***** Text section *****
# Other than color, are Tannins harmful



## RCB (Jul 5, 2018)

Thought I boiled a piece of African wood root enough to remove tannin. Apparently not since the water is a light Yellowish/Brown color. Its in a 5 gallon tank with a single Betta. Betta seems happy, the PH is 6.8 the Ammonia is 0ppm the Nitrites are 0ppm the Nitrates are 0ppm. The water hardness is.....KH= 4 and the GH =11. The Temperature is a constant 76.7 F and the tank is filtered via a sponge filter.



Aside from the water color which I don't mind am I causing any health or stress issues for the Betta ? If I am Ill do a few water changes and remove the root and replace it with one from another tank.


----------



## hygropunk (Feb 3, 2016)

Not at all. Bettas come from naturally tannin-stained waters. They can be good for the fish's health also - exactly how is up for debate, but they seem to bring some antifungal/antibacterial benefits. As long as the PH remains stable, it's harmless.


----------



## RCB (Jul 5, 2018)

Much obliged for your reply hygropunk. So far, the water parameters have remained the same . My Betta is active, not gasping for air and is as colorful as the day I introduced him to his new home.


----------



## micheljq (Oct 24, 2012)

Unless there are enough tannins to reduce the light available for the plants, a rare occurrence.

Michel.


----------



## AdamRT (Jan 23, 2018)

Not only are tannins not harmful, they’re actually extremely beneficial. Some die hard advocates would go so far as to say they are an essential missing link in softwater aquariums. Tannins/Humic/fulvic acids may even play a large role in how fish are able to survive in ultra low ph environments. They are natural chelators that help make nutrients available to plants, they help bind heavy metals, and some botanicals like Indian almond leaf have strong anti-bacterial and anti-fungal properties. 

You always have to be cautious when adding organics to a closed system, but I swear by the use of Indian almond, alder cone, and other humic extracts. Glosso factory makes a nice premade mix call darkwater as does dennerle called Humin Elixir-both if which do not really stain the water too bad. I use both intermittently along with a homemade brew and try to keep a few Indian almond leaves right in the tank. 

Don’t fear the tint!


----------
***** Data provided *****
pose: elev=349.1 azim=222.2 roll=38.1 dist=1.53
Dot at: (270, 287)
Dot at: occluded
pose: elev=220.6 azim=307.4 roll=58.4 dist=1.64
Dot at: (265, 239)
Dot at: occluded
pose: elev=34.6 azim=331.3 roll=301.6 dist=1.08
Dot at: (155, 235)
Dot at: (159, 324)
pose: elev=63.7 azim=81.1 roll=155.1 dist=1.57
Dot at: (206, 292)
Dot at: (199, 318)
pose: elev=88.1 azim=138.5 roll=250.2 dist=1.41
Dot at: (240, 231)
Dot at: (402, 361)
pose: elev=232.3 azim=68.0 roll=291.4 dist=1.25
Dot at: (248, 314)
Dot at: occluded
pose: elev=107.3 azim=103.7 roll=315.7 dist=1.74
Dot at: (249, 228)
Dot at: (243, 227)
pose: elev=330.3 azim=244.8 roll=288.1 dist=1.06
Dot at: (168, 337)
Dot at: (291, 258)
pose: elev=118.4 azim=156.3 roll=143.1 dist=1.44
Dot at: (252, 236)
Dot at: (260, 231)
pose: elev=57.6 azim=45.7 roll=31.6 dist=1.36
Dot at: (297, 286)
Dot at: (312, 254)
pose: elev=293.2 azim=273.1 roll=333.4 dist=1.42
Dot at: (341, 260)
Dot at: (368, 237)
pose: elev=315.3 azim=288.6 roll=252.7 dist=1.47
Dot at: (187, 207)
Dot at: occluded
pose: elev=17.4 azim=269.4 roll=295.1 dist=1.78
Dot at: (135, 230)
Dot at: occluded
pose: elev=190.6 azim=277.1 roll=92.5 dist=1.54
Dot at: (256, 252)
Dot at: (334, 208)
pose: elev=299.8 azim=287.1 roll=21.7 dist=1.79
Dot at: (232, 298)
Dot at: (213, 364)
*****
__The task__
Copy everything in the tannin thread from "Thought I boiled" down to "a sponge filter." word for word. The listing has no connection to the forum thread about tannins.

__Solution to this exercise__
Thought I boiled a piece of African wood root enough to remove tannin. Apparently not since the water is a light Yellowish/Brown color. Its in a 5 gallon tank with a single Betta. Betta seems happy, the PH is 6.8 the Ammonia is 0ppm the Nitrites are 0ppm the Nitrates are 0ppm. The water hardness is.....KH= 4 and the GH =11. The Temperature is a constant 76.7 F and the tank is filtered via a sponge filter.